Do not read, re-read

It’s fair if you ask me why this morning I am reading a letter addressed not to me, or why I read it twice, to myself and aloud, or why I did it for the third time this week.

“Surprisingly, a person cannot read a book: he can only reread it,” says Vladimir Nabokov, whose work I studied in my diploma work several years ago. He continues, “A good reader, a large reader, an active and creative reader, is a reader”, and then defends his opinion from the perspective of art: in order to enjoy a book and appreciate it, the reader must be able to feel it in the way they communicate with a painting : outside a linear time span, and at once, which is possible only when the reader knows all parts of the book well enough to comprehend it as a joint whole *.

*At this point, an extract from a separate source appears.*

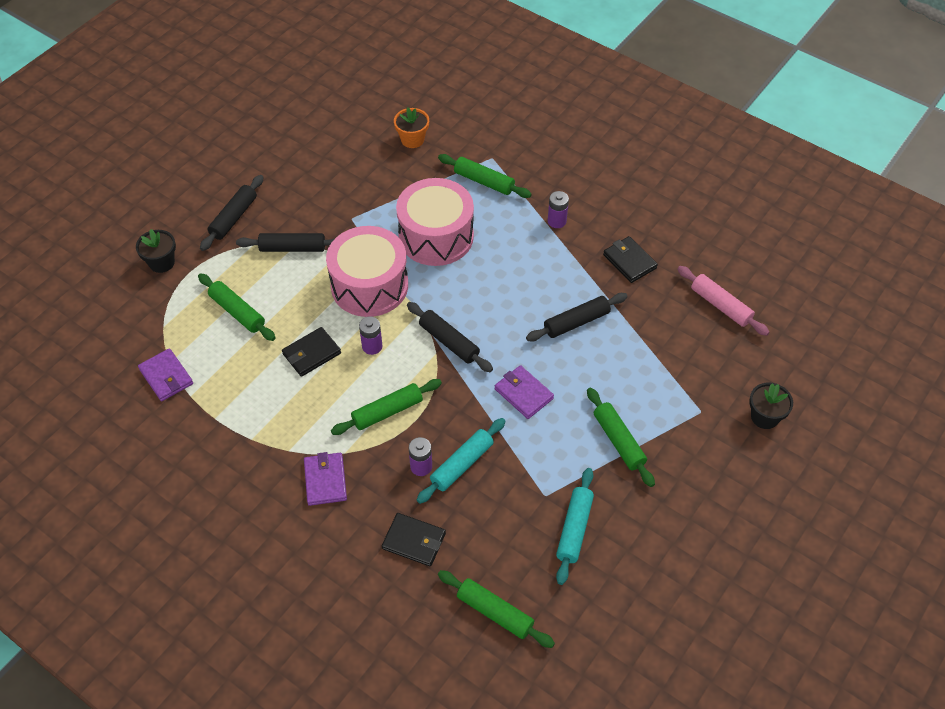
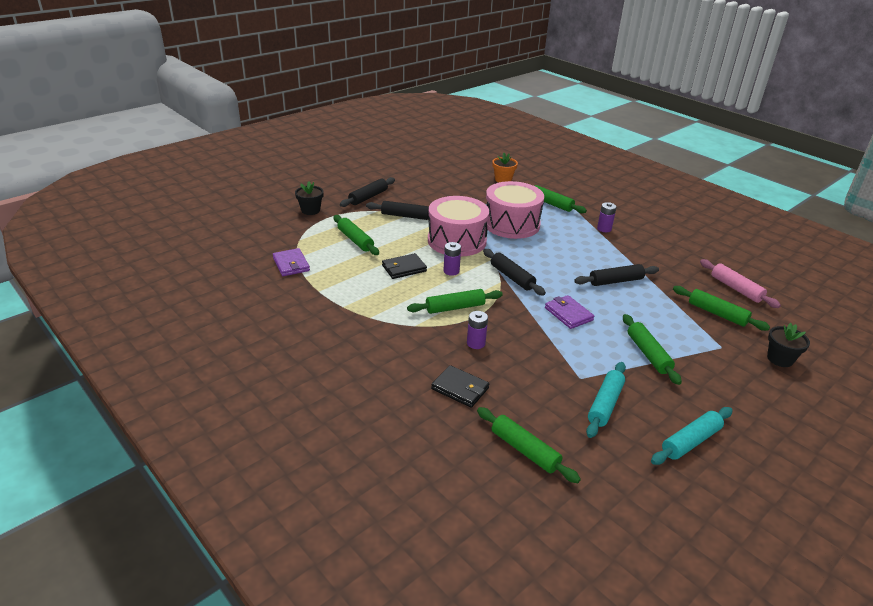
camera: 10 degrees right, 20 degrees down
(325, 480) = (394, 339): purple wallet -> none
(462, 464) = (510, 347): turquoise rolling pin -> turquoise rolling pin (690, 441)
(629, 261) = (660, 256): black wallet -> none
(697, 356) = (717, 314): none -> green rolling pin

* Vladimir Nabokov Lectures on foreign literature

But re-reading books is not only for the sake of art or a return to a long-read book. The practice of rereading one text for a day or in a row for several days is included in the arsenal of experienced foreign language experts. After mastering the basics of the language, perhaps there is no better way to get meaningful and understandable material on the language being studied, and, quite definitely, there is no better way to fix separately taken turns and phrases in memory.

One of the reasons why re-reading is so effective is that, although elaboration of a complex text yields a result, the real development of the language comes from re-reading the text in the understanding mode in “real time”. This may not happen until you read the text many times from beginning to end, but it is important to be aware that until you can read the text at a decent pace, while understanding it, real mastery of the language will not happen. If you hardly make your way through a text in a foreign language, look at a lot of words in a dictionary, translate here and there, then in the end you might understand what it says, but it will slightly advance you to fluency in the language.

I found that re-reading, along with complementing - listening, was the most effective factor in my mastery of the Latin language . Now I am re-reading Seneca’s letters addressed to his protege Lucius - I’m not only re-reading them after a while, but also reading the same letter for several days in a row: during the first week I read the same letter every day; next week another letter every day, and so on. Every Friday I make recordings of reading letters , so that later I can listen to them many times when I’m driving a car or doing household chores.

I re-read the five-act comedies of the Roman playwright Terence according to the following scheme: on the first and second day - the first act twice, on the third and fourth day - the second act twice, and so on. When I finish all the acts of the play, I re-read it all again, so I read it three times in 2-3 weeks. If the text is difficult to understand, I re-read each section even more times. My main approach is to re-read the text as many times as necessary so that I can read it at “full speed”, and then read it at least once more and no matter how many attempts it takes. (Sometimes understanding comes quickly, as was the case with Seneca's letters, but I still re-read them several times to fully absorb not only the language, but also the style and ideas of Seneca).

When I told my friend about this way of reading and mentioned a book of 35 chapters that I read about 15 times each, she said "you are probably very patient." This is not true. In fact, I just do not want to waste time. From the point of view of learning a foreign language, the only way to waste time is to read the text exactly once. If you do not read the text at all, you do not waste time. If you read the text many times, your language proficiency increases dramatically. Many students lose time making their way through texts that are too complex for them or quickly move from text to text without understanding and absorbing enough language elements and text content. By re-reading, you guarantee that the text will give you maximum for learning the language and that all the time spent re-reading will be beneficial. (Outside the sphere of language learning, there are many reasons to read the text only once: just to find out the news; to read so that you can say that you have read it; to read and understand that you will never read it again).

So, find a text that you will enjoy reading many times and forward!

I will be engaged in even more active promotion of re-reading in the article we read three times - it can be used as a repeating task for students.

Other related ideas are in my article on deep reading.

From the author of the translation : perhaps the article allows a different look at the aphorism “repetition is the mother of learning.” We repeat not only to keep something longer in memory, but to better understand! The approach works literally everywhere: so that you don’t read it, just have a complicated technical text, read it once today, tomorrow, the day after tomorrow - each time it will be more clear and understandable!